[Extracted page text data]
::::
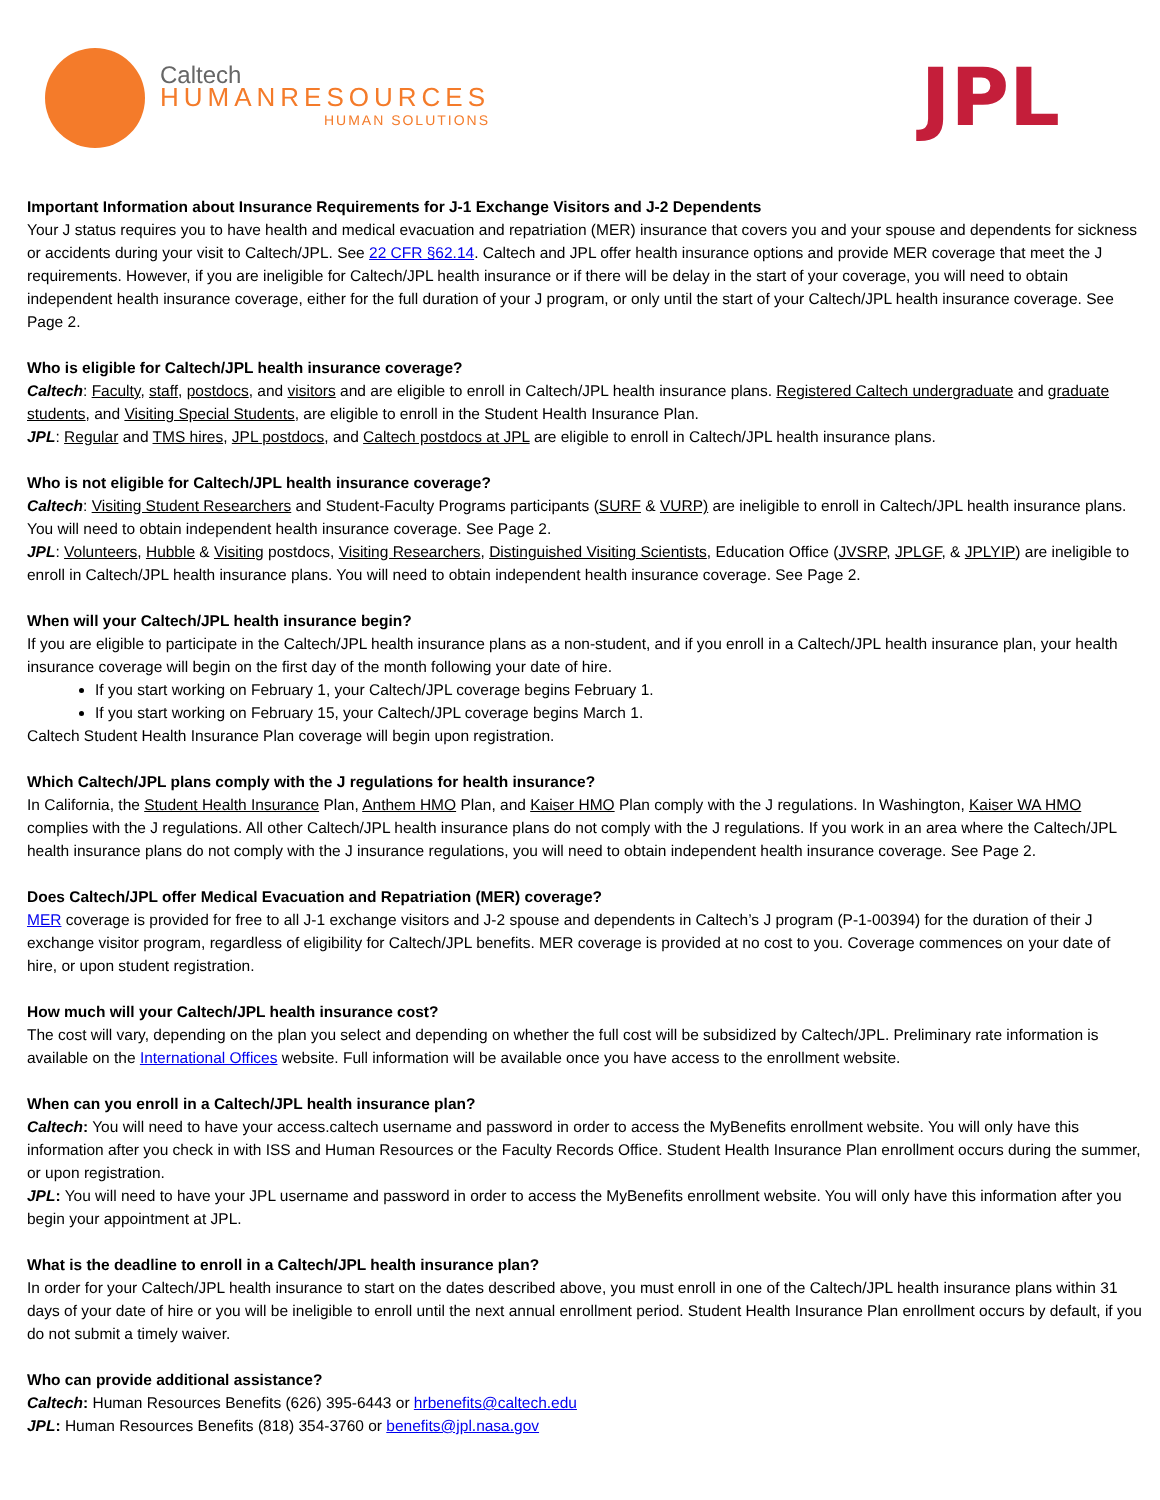Caltech
HUMANRESOURCES
HUMAN SOLUTIONS
JPL
Important Information about Insurance Requirements for J-1 Exchange Visitors and J-2 Dependents
Your J status requires you to have health and medical evacuation and repatriation (MER) insurance that covers you and your spouse and dependents for sickness or accidents during your visit to Caltech/JPL. See 22 CFR §62.14. Caltech and JPL offer health insurance options and provide MER coverage that meet the J requirements. However, if you are ineligible for Caltech/JPL health insurance or if there will be delay in the start of your coverage, you will need to obtain independent health insurance coverage, either for the full duration of your J program, or only until the start of your Caltech/JPL health insurance coverage. See Page 2.
Who is eligible for Caltech/JPL health insurance coverage?
Caltech: Faculty, staff, postdocs, and visitors and are eligible to enroll in Caltech/JPL health insurance plans. Registered Caltech undergraduate and graduate students, and Visiting Special Students, are eligible to enroll in the Student Health Insurance Plan.
JPL: Regular and TMS hires, JPL postdocs, and Caltech postdocs at JPL are eligible to enroll in Caltech/JPL health insurance plans.
Who is not eligible for Caltech/JPL health insurance coverage?
Caltech: Visiting Student Researchers and Student-Faculty Programs participants (SURF & VURP) are ineligible to enroll in Caltech/JPL health insurance plans. You will need to obtain independent health insurance coverage. See Page 2.
JPL: Volunteers, Hubble & Visiting postdocs, Visiting Researchers, Distinguished Visiting Scientists, Education Office (JVSRP, JPLGF, & JPLYIP) are ineligible to enroll in Caltech/JPL health insurance plans. You will need to obtain independent health insurance coverage. See Page 2.
When will your Caltech/JPL health insurance begin?
If you are eligible to participate in the Caltech/JPL health insurance plans as a non-student, and if you enroll in a Caltech/JPL health insurance plan, your health insurance coverage will begin on the first day of the month following your date of hire.
If you start working on February 1, your Caltech/JPL coverage begins February 1.
If you start working on February 15, your Caltech/JPL coverage begins March 1.
Caltech Student Health Insurance Plan coverage will begin upon registration.
Which Caltech/JPL plans comply with the J regulations for health insurance?
In California, the Student Health Insurance Plan, Anthem HMO Plan, and Kaiser HMO Plan comply with the J regulations. In Washington, Kaiser WA HMO complies with the J regulations. All other Caltech/JPL health insurance plans do not comply with the J regulations. If you work in an area where the Caltech/JPL health insurance plans do not comply with the J insurance regulations, you will need to obtain independent health insurance coverage. See Page 2.
Does Caltech/JPL offer Medical Evacuation and Repatriation (MER) coverage?
MER coverage is provided for free to all J-1 exchange visitors and J-2 spouse and dependents in Caltech’s J program (P-1-00394) for the duration of their J exchange visitor program, regardless of eligibility for Caltech/JPL benefits. MER coverage is provided at no cost to you. Coverage commences on your date of hire, or upon student registration.
How much will your Caltech/JPL health insurance cost?
The cost will vary, depending on the plan you select and depending on whether the full cost will be subsidized by Caltech/JPL. Preliminary rate information is available on the International Offices website. Full information will be available once you have access to the enrollment website.
When can you enroll in a Caltech/JPL health insurance plan?
Caltech: You will need to have your access.caltech username and password in order to access the MyBenefits enrollment website. You will only have this information after you check in with ISS and Human Resources or the Faculty Records Office. Student Health Insurance Plan enrollment occurs during the summer, or upon registration.
JPL: You will need to have your JPL username and password in order to access the MyBenefits enrollment website. You will only have this information after you begin your appointment at JPL.
What is the deadline to enroll in a Caltech/JPL health insurance plan?
In order for your Caltech/JPL health insurance to start on the dates described above, you must enroll in one of the Caltech/JPL health insurance plans within 31 days of your date of hire or you will be ineligible to enroll until the next annual enrollment period. Student Health Insurance Plan enrollment occurs by default, if you do not submit a timely waiver.
Who can provide additional assistance?
Caltech: Human Resources Benefits (626) 395-6443 or hrbenefits@caltech.edu
JPL: Human Resources Benefits (818) 354-3760 or benefits@jpl.nasa.gov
::::
_Goal of the exercise_
Each entry above should be restated word for word, though no picture may appear in the copy.

_Task result_
Caltech
HUMANRESOURCES
HUMAN SOLUTIONS
JPL
Important Information about Insurance Requirements for J-1 Exchange Visitors and J-2 Dependents
Your J status requires you to have health and medical evacuation and repatriation (MER) insurance that covers you and your spouse and dependents for sickness or accidents during your visit to Caltech/JPL. See 22 CFR §62.14. Caltech and JPL offer health insurance options and provide MER coverage that meet the J requirements. However, if you are ineligible for Caltech/JPL health insurance or if there will be delay in the start of your coverage, you will need to obtain independent health insurance coverage, either for the full duration of your J program, or only until the start of your Caltech/JPL health insurance coverage. See Page 2.
Who is eligible for Caltech/JPL health insurance coverage?
Caltech: Faculty, staff, postdocs, and visitors and are eligible to enroll in Caltech/JPL health insurance plans. Registered Caltech undergraduate and graduate students, and Visiting Special Students, are eligible to enroll in the Student Health Insurance Plan.
JPL: Regular and TMS hires, JPL postdocs, and Caltech postdocs at JPL are eligible to enroll in Caltech/JPL health insurance plans.
Who is not eligible for Caltech/JPL health insurance coverage?
Caltech: Visiting Student Researchers and Student-Faculty Programs participants (SURF & VURP) are ineligible to enroll in Caltech/JPL health insurance plans. You will need to obtain independent health insurance coverage. See Page 2.
JPL: Volunteers, Hubble & Visiting postdocs, Visiting Researchers, Distinguished Visiting Scientists, Education Office (JVSRP, JPLGF, & JPLYIP) are ineligible to enroll in Caltech/JPL health insurance plans. You will need to obtain independent health insurance coverage. See Page 2.
When will your Caltech/JPL health insurance begin?
If you are eligible to participate in the Caltech/JPL health insurance plans as a non-student, and if you enroll in a Caltech/JPL health insurance plan, your health insurance coverage will begin on the first day of the month following your date of hire.
If you start working on February 1, your Caltech/JPL coverage begins February 1.
If you start working on February 15, your Caltech/JPL coverage begins March 1.
Caltech Student Health Insurance Plan coverage will begin upon registration.
Which Caltech/JPL plans comply with the J regulations for health insurance?
In California, the Student Health Insurance Plan, Anthem HMO Plan, and Kaiser HMO Plan comply with the J regulations. In Washington, Kaiser WA HMO complies with the J regulations. All other Caltech/JPL health insurance plans do not comply with the J regulations. If you work in an area where the Caltech/JPL health insurance plans do not comply with the J insurance regulations, you will need to obtain independent health insurance coverage. See Page 2.
Does Caltech/JPL offer Medical Evacuation and Repatriation (MER) coverage?
MER coverage is provided for free to all J-1 exchange visitors and J-2 spouse and dependents in Caltech’s J program (P-1-00394) for the duration of their J exchange visitor program, regardless of eligibility for Caltech/JPL benefits. MER coverage is provided at no cost to you. Coverage commences on your date of hire, or upon student registration.
How much will your Caltech/JPL health insurance cost?
The cost will vary, depending on the plan you select and depending on whether the full cost will be subsidized by Caltech/JPL. Preliminary rate information is available on the International Offices website. Full information will be available once you have access to the enrollment website.
When can you enroll in a Caltech/JPL health insurance plan?
Caltech: You will need to have your access.caltech username and password in order to access the MyBenefits enrollment website. You will only have this information after you check in with ISS and Human Resources or the Faculty Records Office. Student Health Insurance Plan enrollment occurs during the summer, or upon registration.
JPL: You will need to have your JPL username and password in order to access the MyBenefits enrollment website. You will only have this information after you begin your appointment at JPL.
What is the deadline to enroll in a Caltech/JPL health insurance plan?
In order for your Caltech/JPL health insurance to start on the dates described above, you must enroll in one of the Caltech/JPL health insurance plans within 31 days of your date of hire or you will be ineligible to enroll until the next annual enrollment period. Student Health Insurance Plan enrollment occurs by default, if you do not submit a timely waiver.
Who can provide additional assistance?
Caltech: Human Resources Benefits (626) 395-6443 or hrbenefits@caltech.edu
JPL: Human Resources Benefits (818) 354-3760 or benefits@jpl.nasa.gov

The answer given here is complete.